Task to carry out: Please write out all the data that follows exactly, without the pictures.

Start of Records for the task

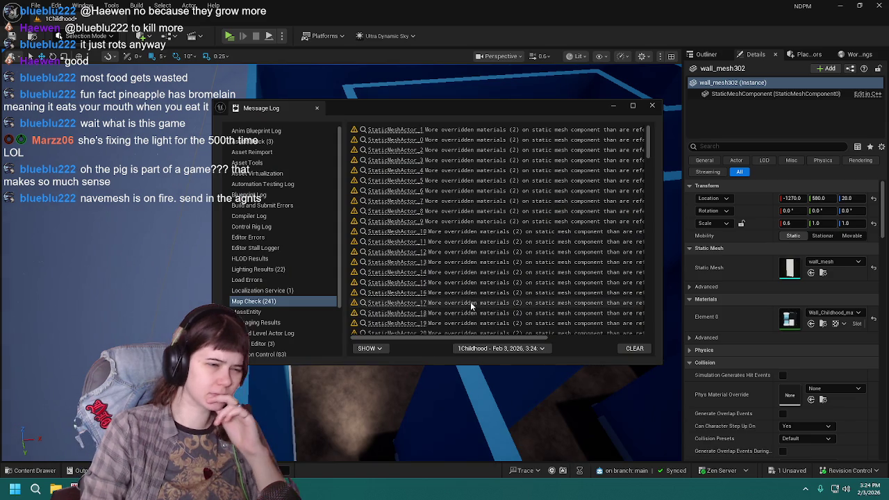
drag(459, 340, 559, 339)
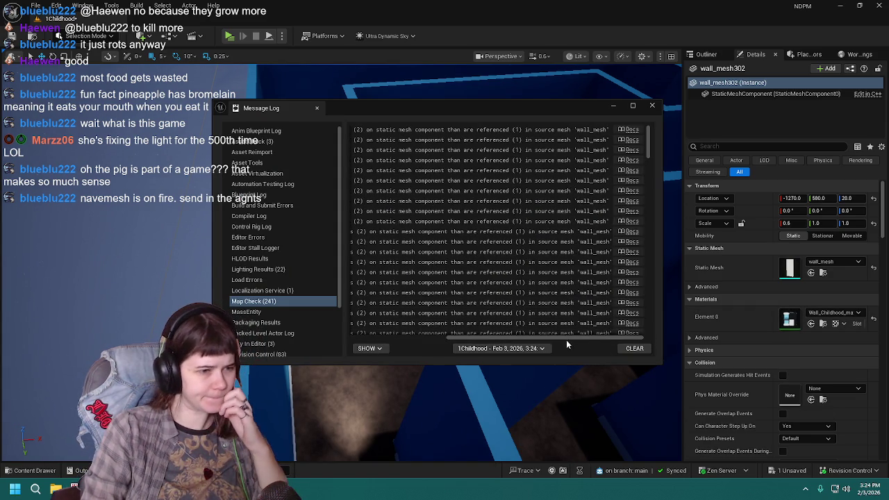
mouse_move(567, 337)
mouse_down()
mouse_move(431, 336)
mouse_move(528, 337)
mouse_up()
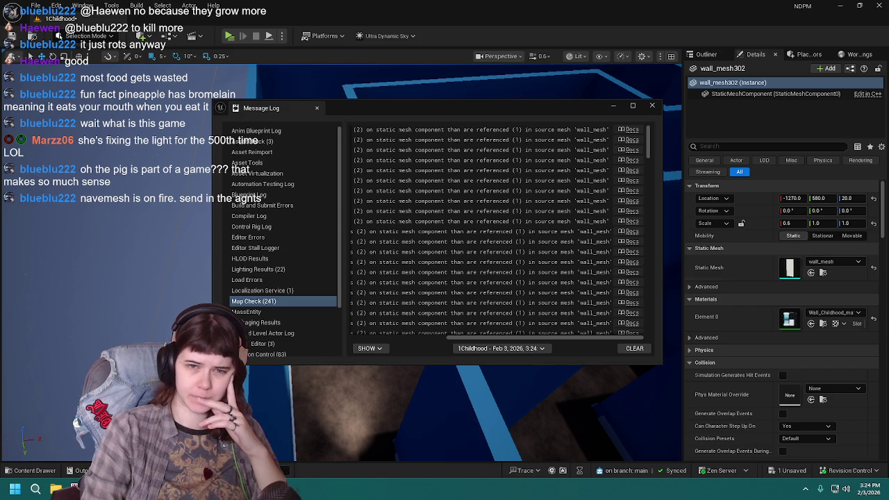
drag(582, 334, 486, 335)
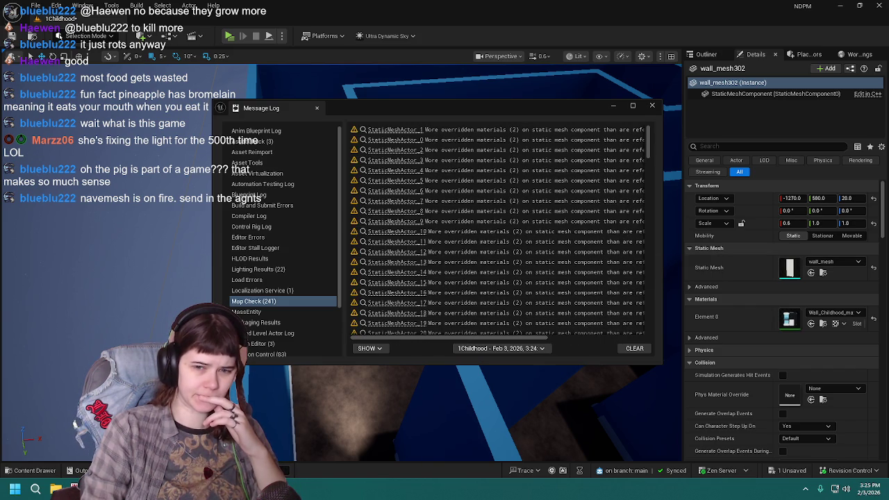
click(652, 106)
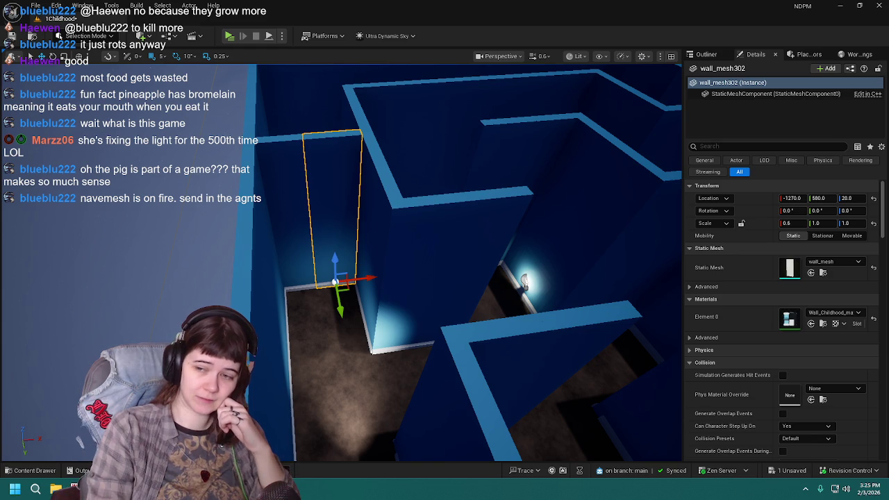
click(705, 53)
click(714, 111)
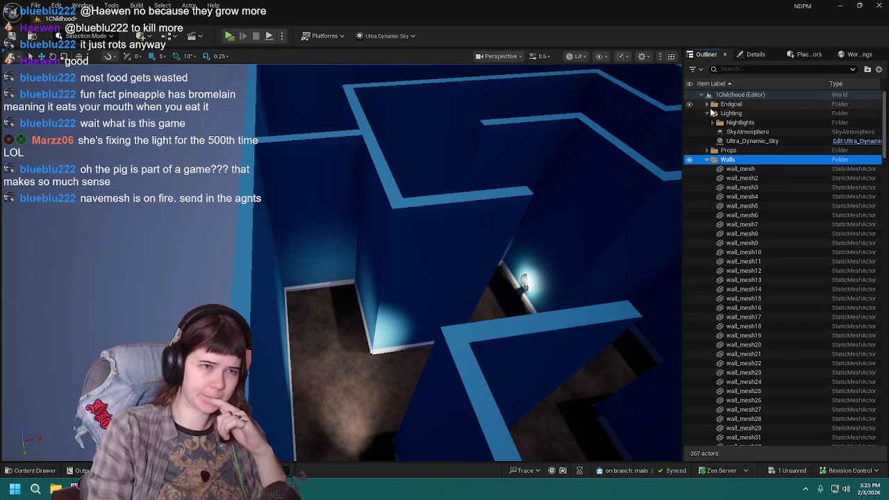
click(707, 160)
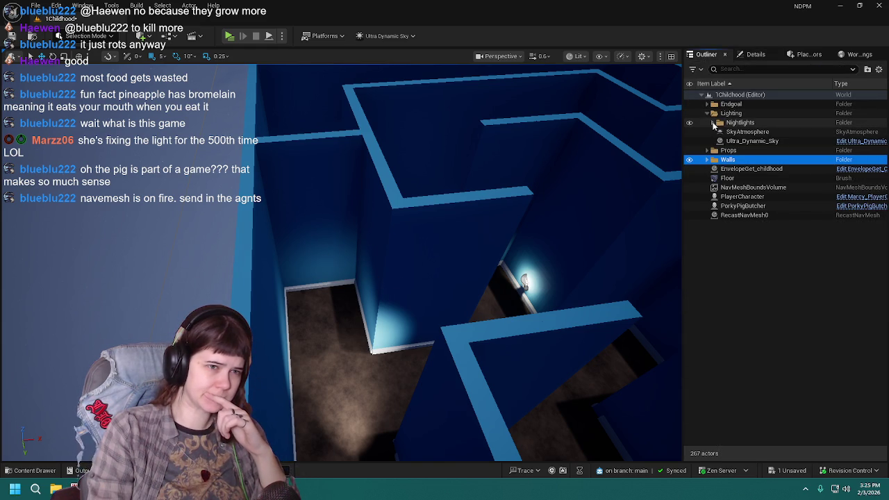
click(756, 55)
click(706, 54)
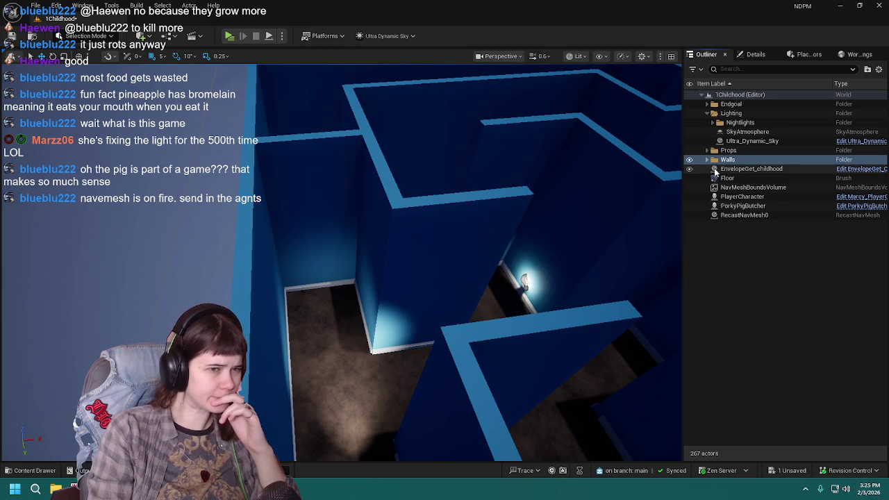
click(746, 215)
drag(423, 226, 570, 224)
click(806, 236)
click(757, 216)
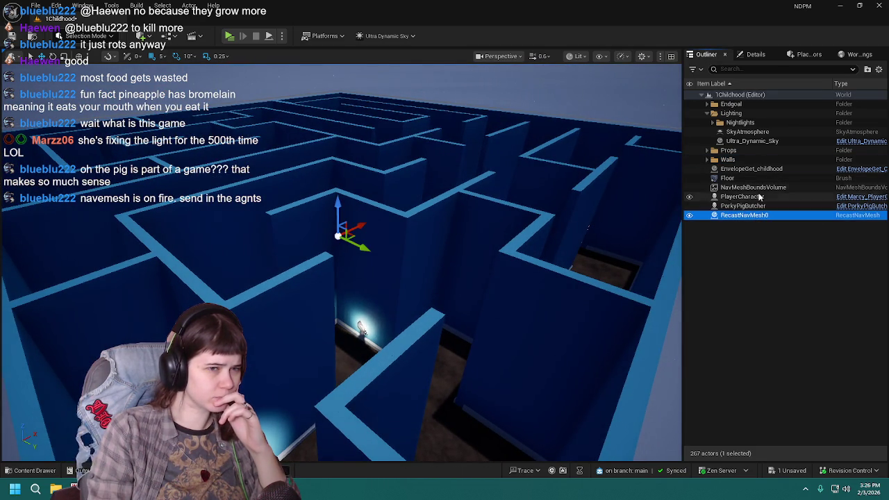
click(760, 188)
click(763, 55)
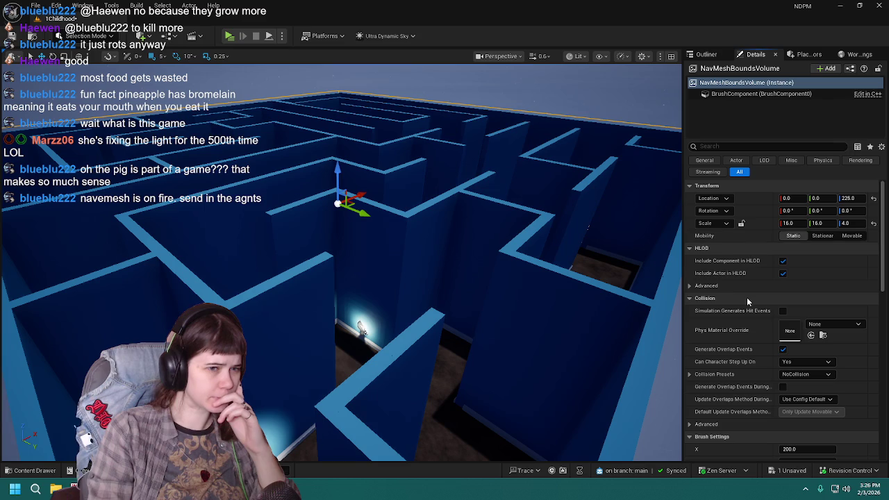
scroll(760, 290, down, 1)
scroll(760, 289, down, 4)
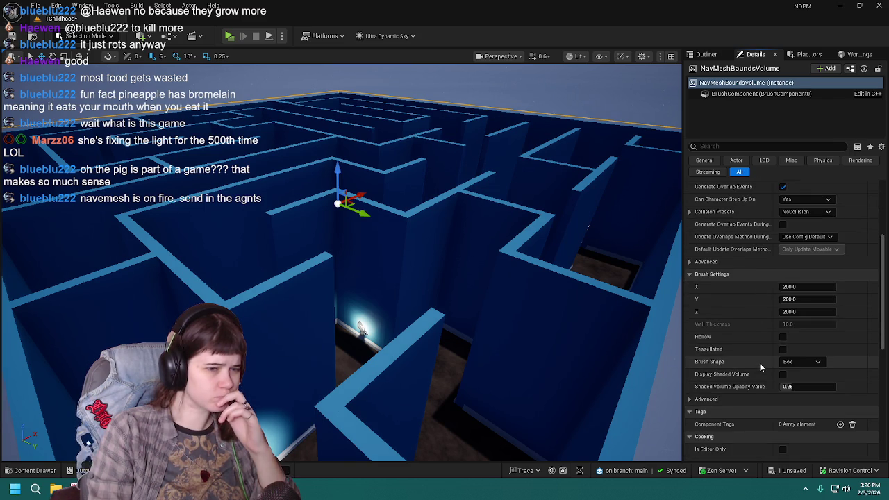
scroll(760, 364, up, 5)
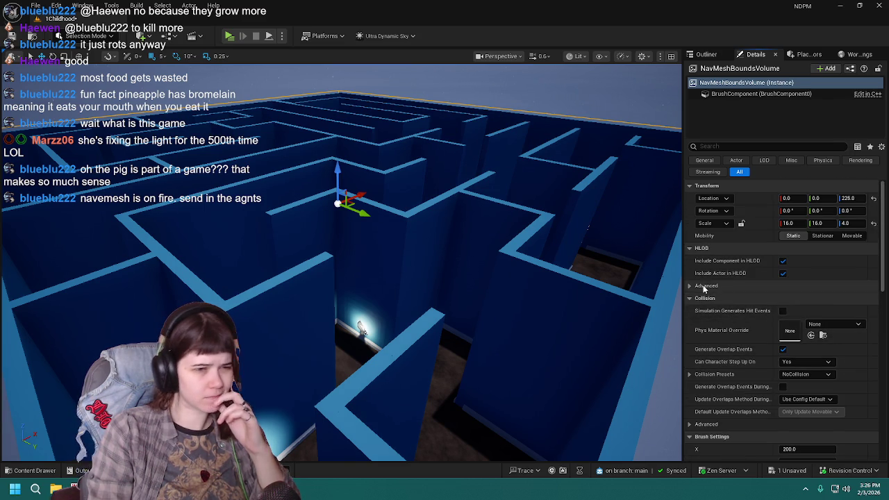
click(706, 286)
click(705, 285)
click(702, 54)
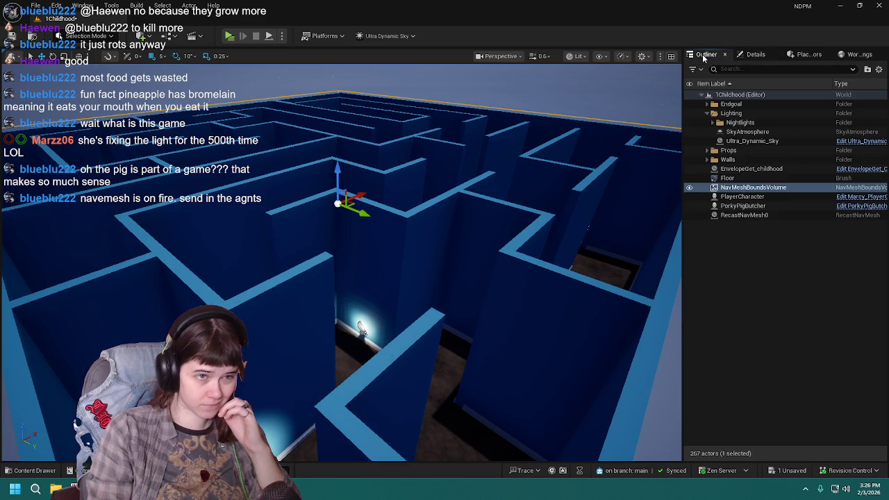
click(752, 216)
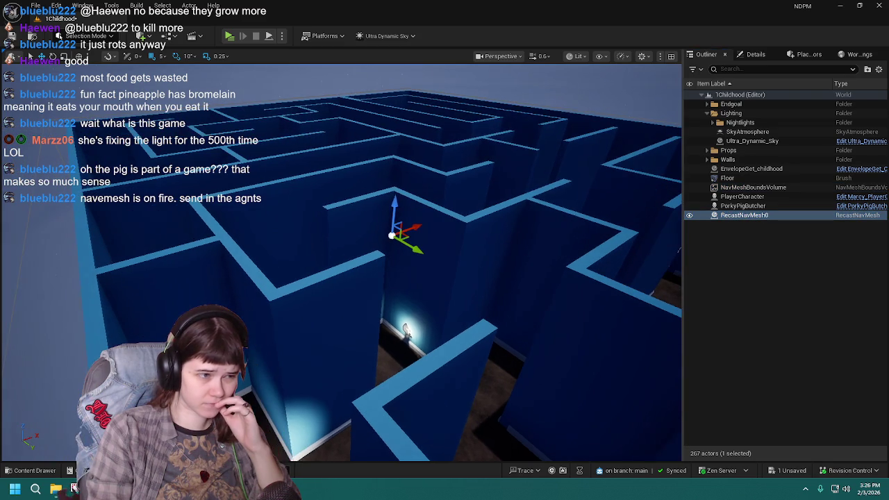
Step: Inspect RecastNavMesh0's properties in the Details panel
click(756, 54)
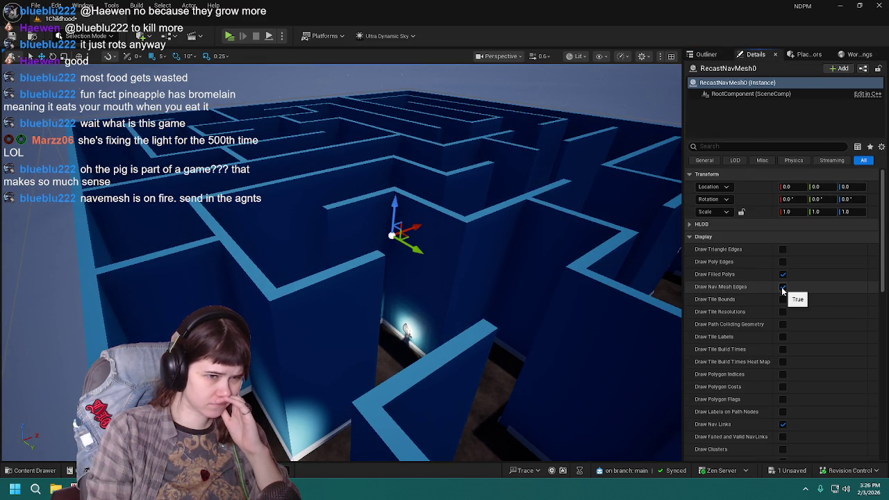
scroll(778, 351, down, 5)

End of Records for the task

Exercise result:
drag(459, 340, 559, 339)
mouse_move(567, 337)
mouse_down()
mouse_move(431, 336)
mouse_move(528, 337)
mouse_up()
drag(582, 334, 486, 335)
click(652, 106)
click(705, 53)
click(714, 111)
click(707, 160)
click(756, 55)
click(706, 54)
click(746, 215)
drag(423, 226, 570, 224)
click(806, 236)
click(757, 216)
click(760, 188)
click(763, 55)
scroll(760, 290, down, 1)
scroll(760, 289, down, 4)
scroll(760, 364, up, 5)
click(706, 286)
click(705, 285)
click(702, 54)
click(752, 216)
Step: Inspect RecastNavMesh0's properties in the Details panel
click(756, 54)
scroll(778, 351, down, 5)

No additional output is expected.